[THE RECORDS]:
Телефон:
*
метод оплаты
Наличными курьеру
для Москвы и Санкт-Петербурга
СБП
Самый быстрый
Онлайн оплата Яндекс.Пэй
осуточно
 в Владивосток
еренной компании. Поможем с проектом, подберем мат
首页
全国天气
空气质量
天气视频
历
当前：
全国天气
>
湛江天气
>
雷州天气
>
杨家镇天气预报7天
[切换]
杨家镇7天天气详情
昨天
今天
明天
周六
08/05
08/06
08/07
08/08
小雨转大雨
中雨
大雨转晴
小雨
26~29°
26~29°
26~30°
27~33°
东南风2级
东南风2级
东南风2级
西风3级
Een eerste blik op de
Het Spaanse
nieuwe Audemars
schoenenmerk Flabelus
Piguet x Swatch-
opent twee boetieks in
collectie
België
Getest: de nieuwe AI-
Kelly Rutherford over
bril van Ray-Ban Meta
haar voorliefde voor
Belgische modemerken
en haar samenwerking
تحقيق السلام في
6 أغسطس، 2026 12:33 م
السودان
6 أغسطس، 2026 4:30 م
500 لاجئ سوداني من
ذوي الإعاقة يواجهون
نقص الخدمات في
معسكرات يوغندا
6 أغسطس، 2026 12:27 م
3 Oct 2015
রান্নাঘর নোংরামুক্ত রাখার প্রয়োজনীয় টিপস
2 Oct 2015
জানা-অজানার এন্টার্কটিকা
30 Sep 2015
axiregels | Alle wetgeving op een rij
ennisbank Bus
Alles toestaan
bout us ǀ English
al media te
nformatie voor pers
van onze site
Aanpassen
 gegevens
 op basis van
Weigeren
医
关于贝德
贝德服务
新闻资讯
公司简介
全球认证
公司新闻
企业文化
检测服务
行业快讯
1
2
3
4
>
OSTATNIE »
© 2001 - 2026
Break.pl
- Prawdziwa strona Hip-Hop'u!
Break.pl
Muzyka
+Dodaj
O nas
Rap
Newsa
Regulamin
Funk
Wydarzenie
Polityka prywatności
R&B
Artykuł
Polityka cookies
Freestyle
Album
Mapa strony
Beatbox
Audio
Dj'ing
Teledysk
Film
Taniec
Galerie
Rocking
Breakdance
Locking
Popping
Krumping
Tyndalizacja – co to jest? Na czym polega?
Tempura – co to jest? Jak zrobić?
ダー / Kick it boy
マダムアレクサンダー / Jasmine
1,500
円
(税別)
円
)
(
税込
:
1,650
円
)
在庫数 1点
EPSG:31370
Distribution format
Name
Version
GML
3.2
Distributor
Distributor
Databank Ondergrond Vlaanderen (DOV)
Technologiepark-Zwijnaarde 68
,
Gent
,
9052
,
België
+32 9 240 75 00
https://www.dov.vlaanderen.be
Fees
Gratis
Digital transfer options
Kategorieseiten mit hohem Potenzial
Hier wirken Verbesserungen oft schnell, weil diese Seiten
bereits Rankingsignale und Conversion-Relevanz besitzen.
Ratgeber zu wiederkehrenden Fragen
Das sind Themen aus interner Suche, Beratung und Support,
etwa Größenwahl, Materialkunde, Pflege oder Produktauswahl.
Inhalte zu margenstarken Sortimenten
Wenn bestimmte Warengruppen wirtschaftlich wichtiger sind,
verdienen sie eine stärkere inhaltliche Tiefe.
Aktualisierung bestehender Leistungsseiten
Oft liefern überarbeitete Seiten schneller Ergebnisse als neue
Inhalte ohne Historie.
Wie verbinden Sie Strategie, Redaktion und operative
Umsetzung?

[ASSIGNED TASK]:
Please copy the whole of the material exactly as written.

[EXPECTED ANSWER]:
Телефон:
*
метод оплаты
Наличными курьеру
для Москвы и Санкт-Петербурга
СБП
Самый быстрый
Онлайн оплата Яндекс.Пэй
осуточно
 в Владивосток
еренной компании. Поможем с проектом, подберем мат
首页
全国天气
空气质量
天气视频
历
当前：
全国天气
>
湛江天气
>
雷州天气
>
杨家镇天气预报7天
[切换]
杨家镇7天天气详情
昨天
今天
明天
周六
08/05
08/06
08/07
08/08
小雨转大雨
中雨
大雨转晴
小雨
26~29°
26~29°
26~30°
27~33°
东南风2级
东南风2级
东南风2级
西风3级
Een eerste blik op de
Het Spaanse
nieuwe Audemars
schoenenmerk Flabelus
Piguet x Swatch-
opent twee boetieks in
collectie
België
Getest: de nieuwe AI-
Kelly Rutherford over
bril van Ray-Ban Meta
haar voorliefde voor
Belgische modemerken
en haar samenwerking
تحقيق السلام في
6 أغسطس، 2026 12:33 م
السودان
6 أغسطس، 2026 4:30 م
500 لاجئ سوداني من
ذوي الإعاقة يواجهون
نقص الخدمات في
معسكرات يوغندا
6 أغسطس، 2026 12:27 م
3 Oct 2015
রান্নাঘর নোংরামুক্ত রাখার প্রয়োজনীয় টিপস
2 Oct 2015
জানা-অজানার এন্টার্কটিকা
30 Sep 2015
axiregels | Alle wetgeving op een rij
ennisbank Bus
Alles toestaan
bout us ǀ English
al media te
nformatie voor pers
van onze site
Aanpassen
 gegevens
 op basis van
Weigeren
医
关于贝德
贝德服务
新闻资讯
公司简介
全球认证
公司新闻
企业文化
检测服务
行业快讯
1
2
3
4
>
OSTATNIE »
© 2001 - 2026
Break.pl
- Prawdziwa strona Hip-Hop'u!
Break.pl
Muzyka
+Dodaj
O nas
Rap
Newsa
Regulamin
Funk
Wydarzenie
Polityka prywatności
R&B
Artykuł
Polityka cookies
Freestyle
Album
Mapa strony
Beatbox
Audio
Dj'ing
Teledysk
Film
Taniec
Galerie
Rocking
Breakdance
Locking
Popping
Krumping
Tyndalizacja – co to jest? Na czym polega?
Tempura – co to jest? Jak zrobić?
ダー / Kick it boy
マダムアレクサンダー / Jasmine
1,500
円
(税別)
円
)
(
税込
:
1,650
円
)
在庫数 1点
EPSG:31370
Distribution format
Name
Version
GML
3.2
Distributor
Distributor
Databank Ondergrond Vlaanderen (DOV)
Technologiepark-Zwijnaarde 68
,
Gent
,
9052
,
België
+32 9 240 75 00
https://www.dov.vlaanderen.be
Fees
Gratis
Digital transfer options
Kategorieseiten mit hohem Potenzial
Hier wirken Verbesserungen oft schnell, weil diese Seiten
bereits Rankingsignale und Conversion-Relevanz besitzen.
Ratgeber zu wiederkehrenden Fragen
Das sind Themen aus interner Suche, Beratung und Support,
etwa Größenwahl, Materialkunde, Pflege oder Produktauswahl.
Inhalte zu margenstarken Sortimenten
Wenn bestimmte Warengruppen wirtschaftlich wichtiger sind,
verdienen sie eine stärkere inhaltliche Tiefe.
Aktualisierung bestehender Leistungsseiten
Oft liefern überarbeitete Seiten schneller Ergebnisse als neue
Inhalte ohne Historie.
Wie verbinden Sie Strategie, Redaktion und operative
Umsetzung?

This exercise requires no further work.